[Your objective] Nothing but the lines from the first line of the records through the line with "We will not pay for any" should be output, exactly as written and free of pictures.

[Input data]
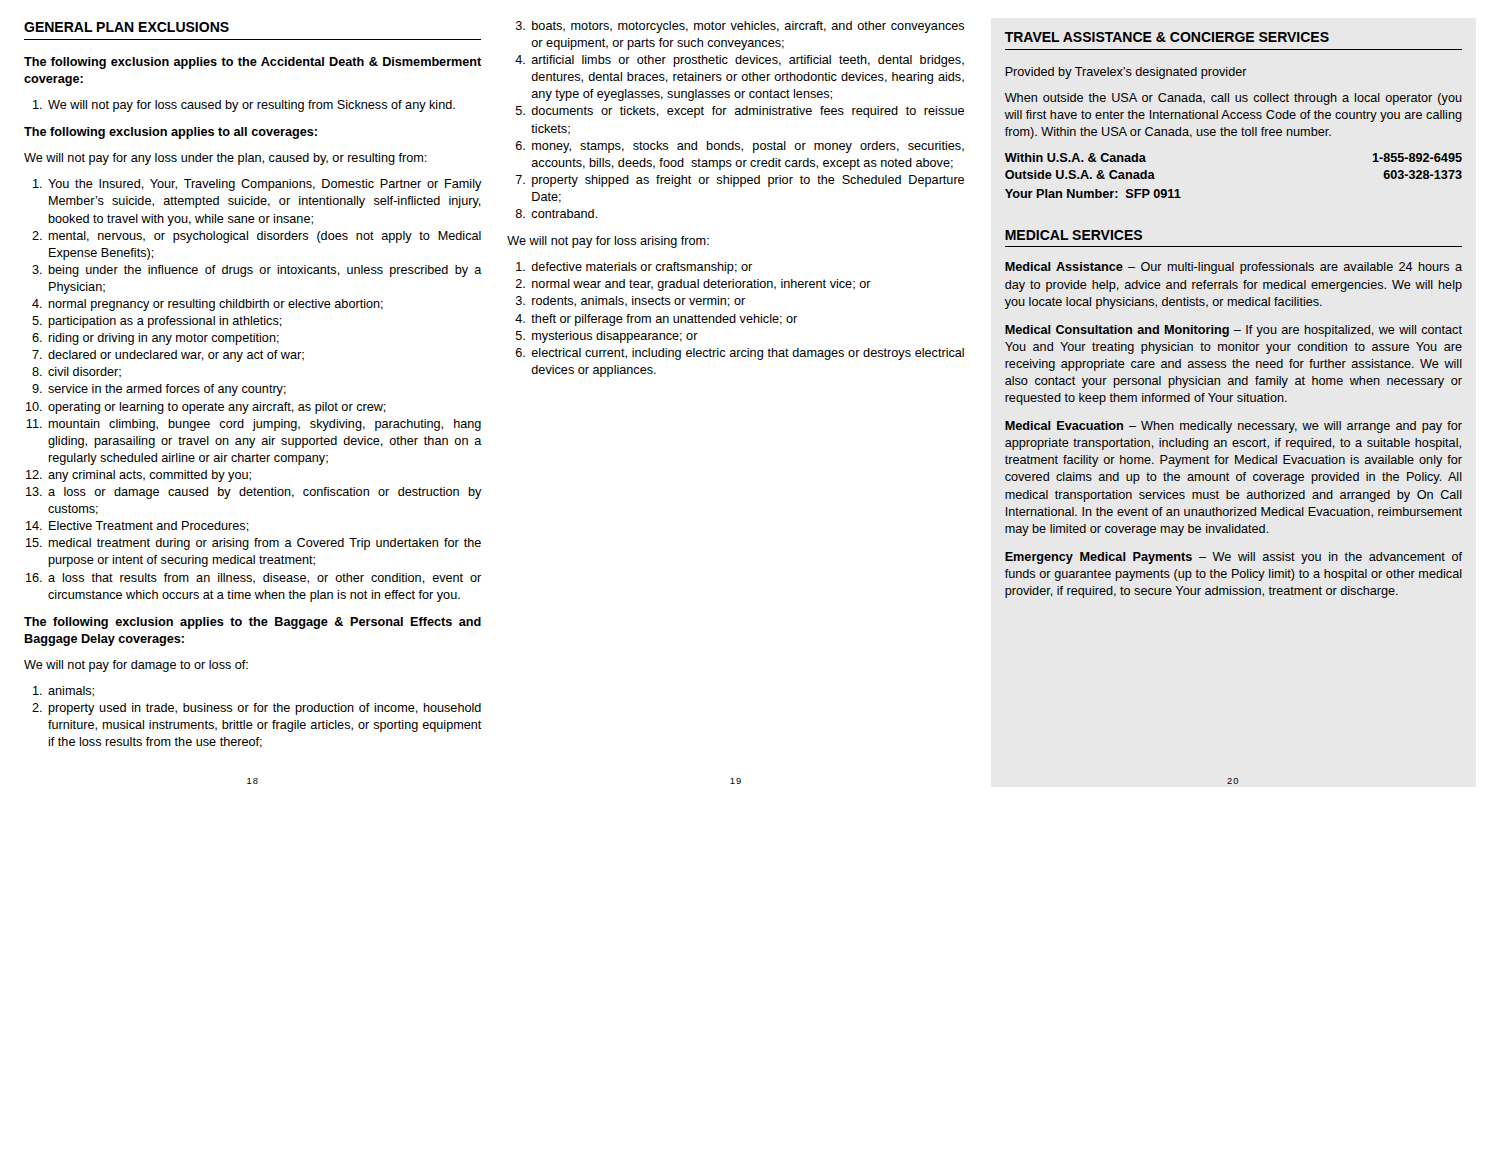GENERAL PLAN EXCLUSIONS
The following exclusion applies to the Accidental Death & Dismemberment coverage:
We will not pay for loss caused by or resulting from Sickness of any kind.
The following exclusion applies to all coverages:
We will not pay for any loss under the plan, caused by, or resulting from:
You the Insured, Your, Traveling Companions, Domestic Partner or Family Member’s suicide, attempted suicide, or intentionally self-inflicted injury, booked to travel with you, while sane or insane;
mental, nervous, or psychological disorders (does not apply to Medical Expense Benefits);
being under the influence of drugs or intoxicants, unless prescribed by a Physician;
normal pregnancy or resulting childbirth or elective abortion;
participation as a professional in athletics;
riding or driving in any motor competition;
declared or undeclared war, or any act of war;
civil disorder;
service in the armed forces of any country;
operating or learning to operate any aircraft, as pilot or crew;
mountain climbing, bungee cord jumping, skydiving, parachuting, hang gliding, parasailing or travel on any air supported device, other than on a regularly scheduled airline or air charter company;
any criminal acts, committed by you;
a loss or damage caused by detention, confiscation or destruction by customs;
Elective Treatment and Procedures;
medical treatment during or arising from a Covered Trip undertaken for the purpose or intent of securing medical treatment;
a loss that results from an illness, disease, or other condition, event or circumstance which occurs at a time when the plan is not in effect for you.
The following exclusion applies to the Baggage & Personal Effects and Baggage Delay coverages:
We will not pay for damage to or loss of:
animals;
property used in trade, business or for the production of income, household furniture, musical instruments, brittle or fragile articles, or sporting equipment if the loss results from the use thereof;
18
boats, motors, motorcycles, motor vehicles, aircraft, and other conveyances or equipment, or parts for such conveyances;
artificial limbs or other prosthetic devices, artificial teeth, dental bridges, dentures, dental braces, retainers or other orthodontic devices, hearing aids, any type of eyeglasses, sunglasses or contact lenses;
documents or tickets, except for administrative fees required to reissue tickets;
money, stamps, stocks and bonds, postal or money orders, securities, accounts, bills, deeds, food stamps or credit cards, except as noted above;
property shipped as freight or shipped prior to the Scheduled Departure Date;
contraband.
We will not pay for loss arising from:
defective materials or craftsmanship; or
normal wear and tear, gradual deterioration, inherent vice; or
rodents, animals, insects or vermin; or
theft or pilferage from an unattended vehicle; or
mysterious disappearance; or
electrical current, including electric arcing that damages or destroys electrical devices or appliances.
19
TRAVEL ASSISTANCE & CONCIERGE SERVICES
Provided by Travelex’s designated provider
When outside the USA or Canada, call us collect through a local operator (you will first have to enter the International Access Code of the country you are calling from). Within the USA or Canada, use the toll free number.
Within U.S.A. & Canada 1-855-892-6495
Outside U.S.A. & Canada 603-328-1373
Your Plan Number: SFP 0911
MEDICAL SERVICES
Medical Assistance – Our multi-lingual professionals are available 24 hours a day to provide help, advice and referrals for medical emergencies. We will help you locate local physicians, dentists, or medical facilities.
Medical Consultation and Monitoring – If you are hospitalized, we will contact You and Your treating physician to monitor your condition to assure You are receiving appropriate care and assess the need for further assistance. We will also contact your personal physician and family at home when necessary or requested to keep them informed of Your situation.
Medical Evacuation – When medically necessary, we will arrange and pay for appropriate transportation, including an escort, if required, to a suitable hospital, treatment facility or home. Payment for Medical Evacuation is available only for covered claims and up to the amount of coverage provided in the Policy. All medical transportation services must be authorized and arranged by On Call International. In the event of an unauthorized Medical Evacuation, reimbursement may be limited or coverage may be invalidated.
Emergency Medical Payments – We will assist you in the advancement of funds or guarantee payments (up to the Policy limit) to a hospital or other medical provider, if required, to secure Your admission, treatment or discharge.
20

[Answer to the problem]
GENERAL PLAN EXCLUSIONS
The following exclusion applies to the Accidental Death & Dismemberment coverage:
We will not pay for loss caused by or resulting from Sickness of any kind.
The following exclusion applies to all coverages:
We will not pay for any loss under the plan, caused by, or resulting from:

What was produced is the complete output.